On a multidimensional, algebraic, "shooting method", for generating tight spectral bounds to a large class of strongly coupled, low dimension, quantum systems.

The development of efficient methods for generating tight bounds to the discrete spectrum of quantum operators has been an outstanding problem for over ninety years. Recently, Martinazzo and Pollak (Proc Natl Acad Sci USA 2020 117 (28) 16181-16186), proposed one such approach by devising a method to improve upon the convergence rate of the Temple lower bound method. Despite their achievements, their approach is restricted to hermitian systems. In this work we develop an alternative analysis which is amenable to hermitian and non-hermitian systems. This new approach continues with the general quantization philosophy introduced by Handy and Bessis in the 1980s, exploiting the use of positivity as applied to systems transformable into a moment representation. Their approach required the (pioneering) application of semidefinite programming.

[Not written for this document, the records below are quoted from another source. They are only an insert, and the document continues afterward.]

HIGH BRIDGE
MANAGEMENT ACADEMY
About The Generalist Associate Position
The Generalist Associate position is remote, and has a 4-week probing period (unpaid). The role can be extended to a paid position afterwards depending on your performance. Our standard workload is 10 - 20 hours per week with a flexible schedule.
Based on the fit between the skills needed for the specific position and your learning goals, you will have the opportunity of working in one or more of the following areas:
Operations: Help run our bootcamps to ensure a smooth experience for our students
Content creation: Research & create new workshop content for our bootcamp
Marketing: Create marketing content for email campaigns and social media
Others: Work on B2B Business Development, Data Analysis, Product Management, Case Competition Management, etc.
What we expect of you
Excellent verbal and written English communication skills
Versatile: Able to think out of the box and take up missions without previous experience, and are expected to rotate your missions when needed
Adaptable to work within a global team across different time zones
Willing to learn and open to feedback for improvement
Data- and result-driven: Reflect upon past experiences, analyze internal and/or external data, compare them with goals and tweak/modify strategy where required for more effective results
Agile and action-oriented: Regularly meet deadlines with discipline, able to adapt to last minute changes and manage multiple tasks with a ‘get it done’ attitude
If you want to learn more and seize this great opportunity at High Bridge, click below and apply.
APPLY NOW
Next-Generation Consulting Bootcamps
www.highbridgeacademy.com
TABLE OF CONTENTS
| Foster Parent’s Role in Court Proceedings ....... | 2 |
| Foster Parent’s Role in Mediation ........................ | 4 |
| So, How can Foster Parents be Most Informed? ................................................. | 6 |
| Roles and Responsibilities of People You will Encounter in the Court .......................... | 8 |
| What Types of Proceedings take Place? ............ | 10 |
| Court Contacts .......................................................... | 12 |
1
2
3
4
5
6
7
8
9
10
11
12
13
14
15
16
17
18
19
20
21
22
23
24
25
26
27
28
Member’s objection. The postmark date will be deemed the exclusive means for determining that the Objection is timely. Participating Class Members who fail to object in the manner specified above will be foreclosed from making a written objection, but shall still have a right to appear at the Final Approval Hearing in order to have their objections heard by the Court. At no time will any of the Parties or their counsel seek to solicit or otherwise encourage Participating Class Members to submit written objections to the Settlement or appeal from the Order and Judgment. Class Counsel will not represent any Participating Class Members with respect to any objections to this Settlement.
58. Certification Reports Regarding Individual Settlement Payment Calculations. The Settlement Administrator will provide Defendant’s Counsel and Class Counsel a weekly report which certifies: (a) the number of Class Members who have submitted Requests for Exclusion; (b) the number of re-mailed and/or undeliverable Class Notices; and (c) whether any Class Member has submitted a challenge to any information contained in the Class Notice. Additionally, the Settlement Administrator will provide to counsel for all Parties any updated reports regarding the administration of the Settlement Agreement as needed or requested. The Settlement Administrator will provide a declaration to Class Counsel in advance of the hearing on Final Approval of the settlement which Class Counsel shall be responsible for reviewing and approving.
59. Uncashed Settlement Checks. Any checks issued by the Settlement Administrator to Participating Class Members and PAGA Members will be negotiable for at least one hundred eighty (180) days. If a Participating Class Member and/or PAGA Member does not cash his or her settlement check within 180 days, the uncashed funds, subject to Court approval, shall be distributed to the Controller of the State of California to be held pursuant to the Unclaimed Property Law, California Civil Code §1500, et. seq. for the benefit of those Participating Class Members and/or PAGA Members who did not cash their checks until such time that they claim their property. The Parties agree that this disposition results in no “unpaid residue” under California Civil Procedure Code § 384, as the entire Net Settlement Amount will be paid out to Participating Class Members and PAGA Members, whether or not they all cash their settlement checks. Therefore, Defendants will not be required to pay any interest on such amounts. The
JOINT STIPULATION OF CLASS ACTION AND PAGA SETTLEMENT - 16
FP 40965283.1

We can simplify their analysis through a purely algebraic approach which is tantamount to a multidimensional, "shooting method". Its foundation rests upon a novel use of weighted polynomial expansions. Excellent results have been obtained for the famous quadratic Zeeman effect, surpassing the well known results of Kravchenko et al (1996), and competing with the more recent results of Schimerczek and Wunner (2014).